With a new scale of operating and constructing large offshore wind farms, as seen in the image below, the city of Vlissingen and the port of Vlissingen-Oost are facing a transition. A part of this transition will include an increase of work migration and temporary citizens within the area for the next five years. This project is a research into this phenomenon of comings and goings of migrant workers.
The design is an attempt to make the global factors of energy and migrant workers comprehensible and visible, while using this as a catalyst to local urban change. The project illustrates the idea that services for the temporary needs of migrant workers can be combined with long term improvements for the local population. The temporary citizens are seen as a window of opportunity for the transformation of the urban area, as well the industrial port area.
Strategy & Concept
In Vlissingen, the port in the city center offered space where local and global forces came together with the global exchange of goods and people. But with the movement of the port industry to a place outside urban conditions, Vlissingen-Oost, this intermediary space disappeared. Therefore, the first part of the strategy is to connect the local citizen again with the global forces, by introducing a public program into the port area. On the other hand, the temporary citizen or the migrant worker, is detached from urban life due to their location of accommodation outside of the urban conditions. Therefore, the second part of the strategy is to bring the workers back into the city, in terms of housing and public functions.
To implement the strategy, four locations within the urban area and one location within the industrial port area is chosen. To ensure the legacy of the design projects in a later stage, the locations are chosen by their specific characteristics, such as heritage, soil condition and presence of a waterfront, as well as their importance towards connections within the existing urban system of the city.
Each project is based on the presence of the temporary citizens throughout the process of building a windfarm. The amount of workers will variate according to the building stage of the windfarm. The preparation of Borssele in the first two phases, the manufacturing of the components, will mainly take place outside of Vlissingen and therefore, not many workers will be present. During phase 3 and 5, in which the assembly and installation of different elements will take place on site, more workers will arrive and temporary accommodation is necessary.
To ensure that each of the design locations offer not only space for the temporary citizens, the design needs to be connected with the system and the urban fabric of the city. Therefore, each design project follows four design principles: activating the waterfront, developing a route for a connection with the city, public functions on the ground floor and different levels for visual interaction (image below). The design elements used in the designs of each location provide continuity and connect the different projects together. Main elements are chosen for infrastructure, landscaping and lightning.
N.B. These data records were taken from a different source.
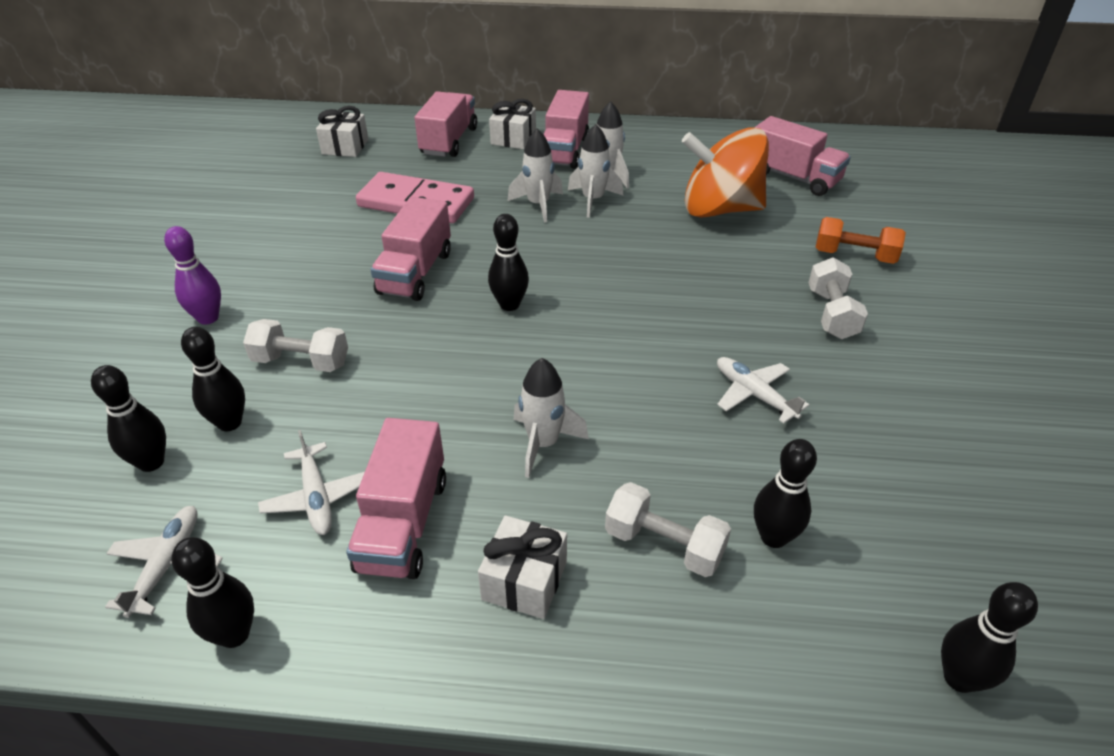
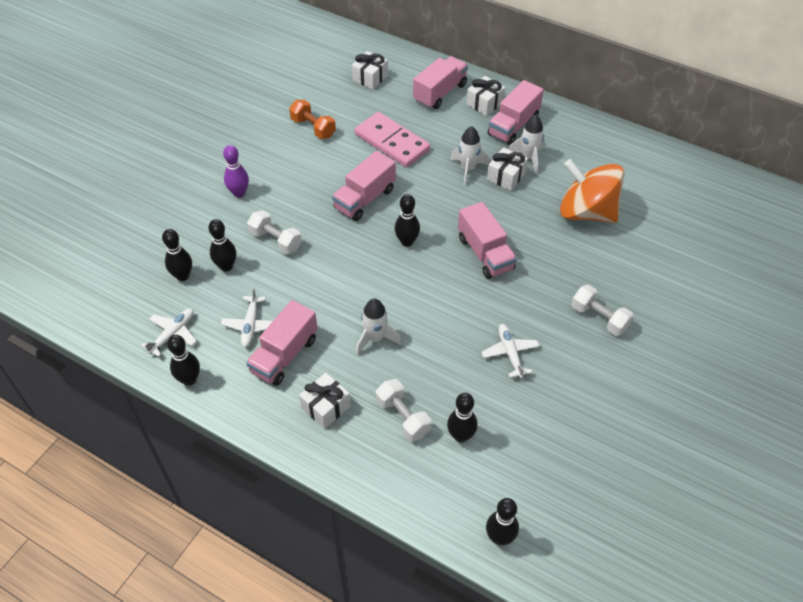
camera: 25 degrees right, 10 degrees up
white rocket [568,124,623,218] -> white gift [487,147,528,191]
pink truck [754,116,851,196] -> pink truck moved to [458,202,517,279]
white dumbbell [808,257,868,339] -> white dumbbell turned 75 degrees counterclockwise [571,285,634,336]
orange dumbbell [816,217,906,264] -> orange dumbbell moved to [289,100,336,139]

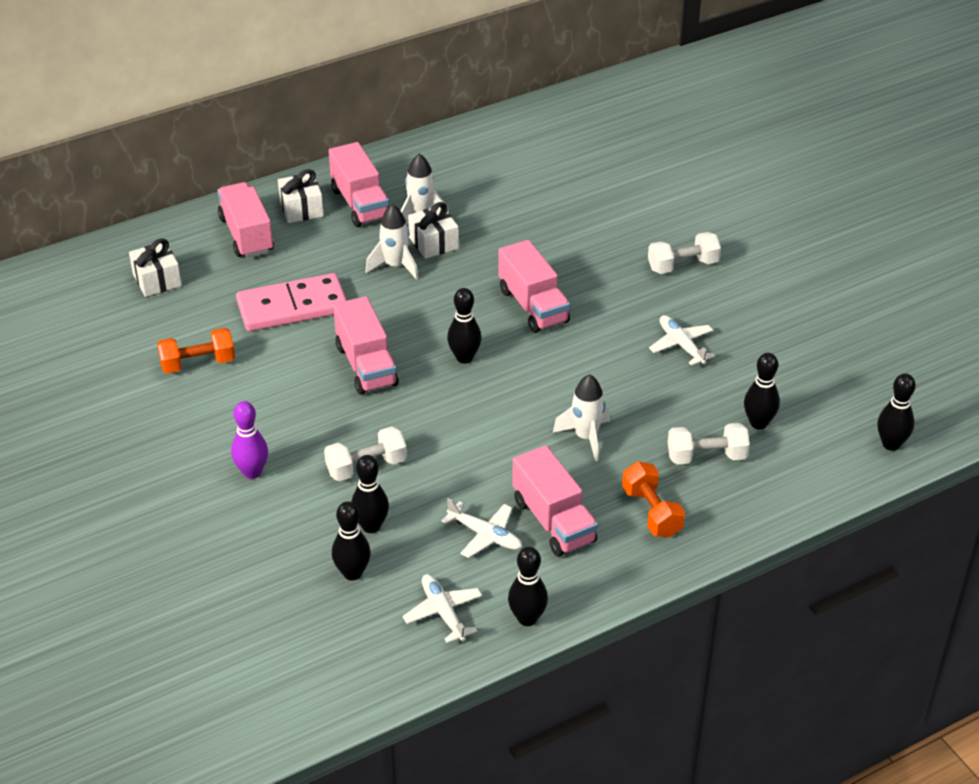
camera: 60 degrees left, 10 degrees down
white gift [299,373,351,429] -> orange dumbbell [622,461,685,538]
pink truck [458,202,517,279] -> pink truck turned 60 degrees clockwise [498,240,570,333]
white plane [481,324,540,378] -> white plane turned 45 degrees clockwise [649,315,715,366]
orange spinning top [560,159,625,223] -> none

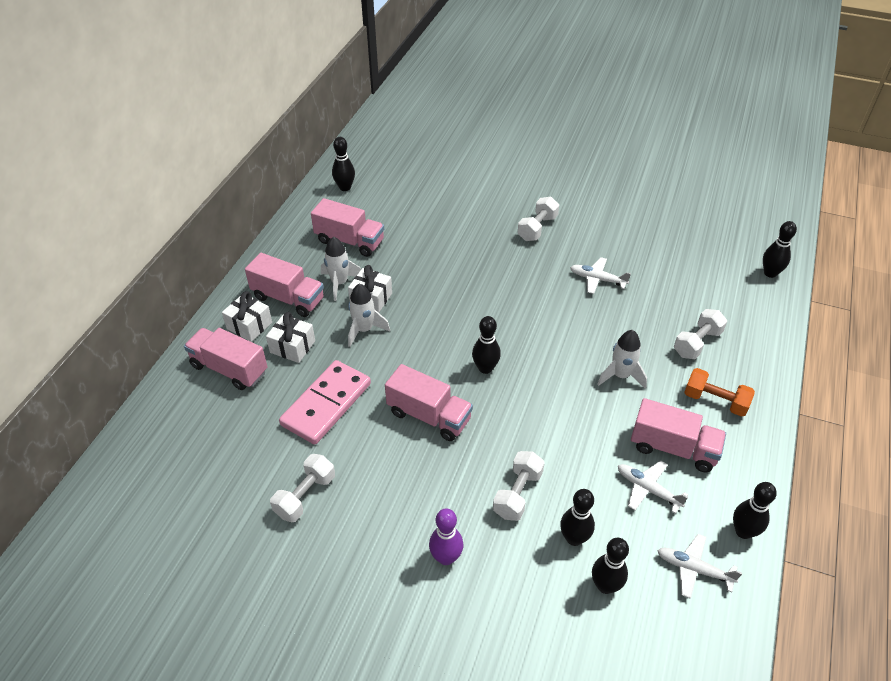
camera: 40 degrees left, 5 degrees up
white gift [129,238,182,297] -> white gift moved to [266,312,315,363]
orange dumbbell [157,328,235,374] -> white dumbbell [270,454,335,522]
white plane [442,498,522,558] -> white plane turned 135 degrees counterclockwise [618,461,688,514]
pink truck [498,240,570,333] -> pink truck moved to [311,198,384,257]
black bowling pin [744,353,780,429] -> black bowling pin moved to [332,137,355,191]

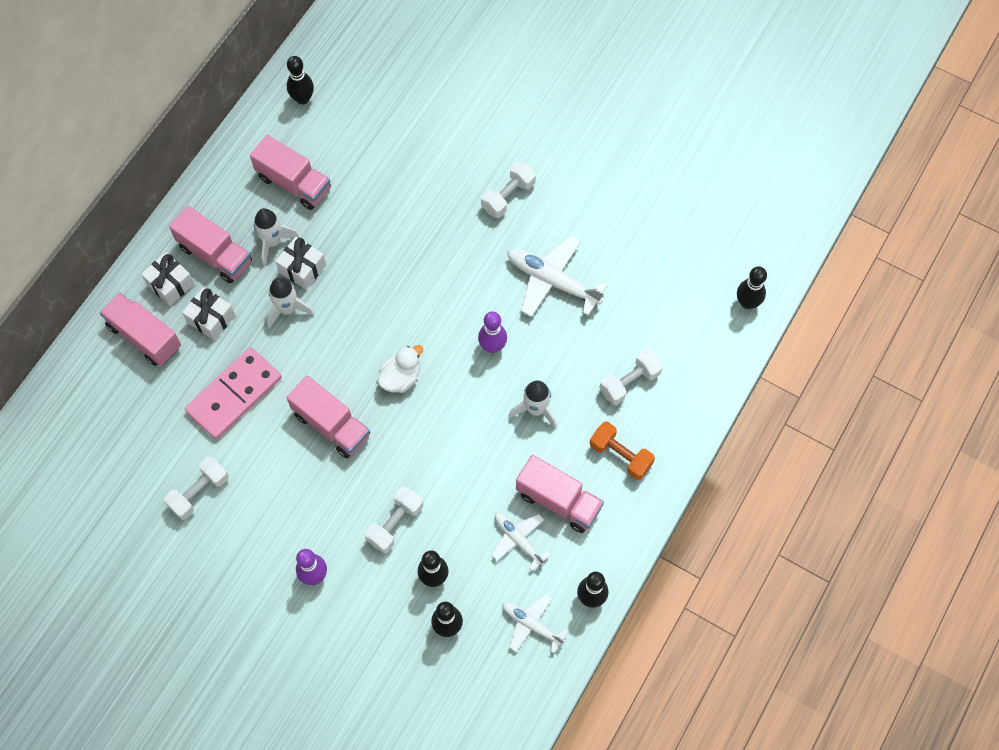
camera: 10 degrees right, 20 degrees up
black bowling pin [472,316,501,374] -> white duck [378,345,423,393]
white plane [570,257,631,294] -> white plane [507,236,608,317], size x1.64
none -> purple bowling pin [478,311,507,353]

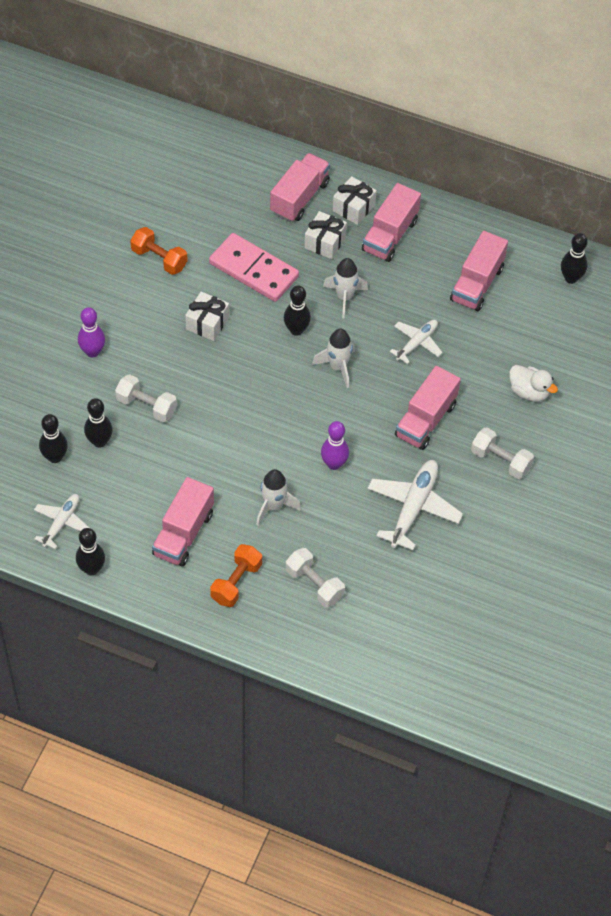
camera: 80 degrees right, 10 degrees down
white dumbbell [163,456,229,520] -> orange dumbbell [130,227,188,275]
white rocket [254,208,299,266] -> white rocket moved to [312,329,355,388]
white gift [275,237,326,290] -> white gift moved to [185,292,229,341]
pink truck [286,375,370,458] -> pink truck moved to [395,366,461,450]
white duck [378,345,423,393] -> white duck moved to [509,365,558,402]
white plane [491,513,551,571] -> white plane moved to [390,320,443,364]
black bowling pin [737,266,767,309] -> black bowling pin moved to [284,285,311,336]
Finally, the project touches upon two controversial challenges in the Dutch society, offshore wind energy and migrant workers. By exploring these themes from an urban designers point of view, the influence on the built environment could be examined. The project does not give a definite design or solution, but rather shows a new perspective on how planning could play a role in taking advantage of opportunities temporary citizens could offer. This could help to open the discussion on how to deal with the comings and goings of citizens.